Note that you can switch the sweetener used but erythritol is best to get a crispy crunchier finish. If using a stevia or monk fruit blend, add 2-4 tablespoons depending on your taste. You may need to add a little more almond meal if you do this as the ratio of wet to dry ingredients will have changed.

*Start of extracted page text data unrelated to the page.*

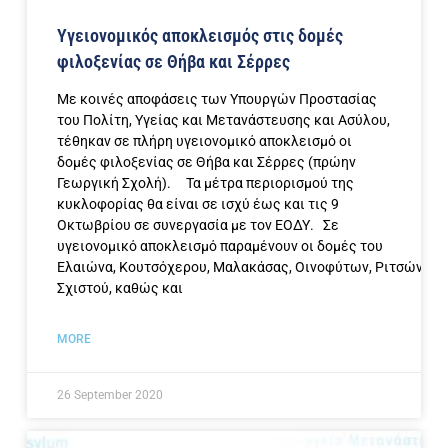
Yγειονομικός αποκλεισμός στις δομές
φιλοξενίας σε Θήβα και Σέρρες
Με κοινές αποφάσεις των Υπουργών Προστασίας
του Πολίτη, Υγείας και Μετανάστευσης και Ασύλου,
τέθηκαν σε πλήρη υγειονομικό αποκλεισμό οι
δομές φιλοξενίας σε Θήβα και Σέρρες (πρώην
Γεωργική Σχολή). Τα μέτρα περιορισμού της
κυκλοφορίας θα είναι σε ισχύ έως και τις 9
Οκτωβρίου σε συνεργασία με τον ΕΟΔΥ. Σε
υγειονομικό αποκλεισμό παραμένουν οι δομές του
Ελαιώνα, Κουτσόχερου, Μαλακάσας, Οινοφύτων, Ριτσώνας,
Σχιστού, καθώς και
MORE
26 September 2020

To use an alternative sweetener such as sugar or coconut sugar, use approximately 1/3-1/2 cup or add to taste.

Nutritional Information

Serving: 1cookie | Calories: 83kcal | Carbohydrates: 1g | Protein: 2g | Fat: 8g | Fiber: 1g
Note that we calculate our own nutritional values so they may not be precise. Calculate your own if desired. Carb values exclude sugar alcohols such as Erythritol, as they generally have no impact on blood sugar levels. 50% of the carbs from Xylitol is added to nutritional values. This is consistent with industry practice.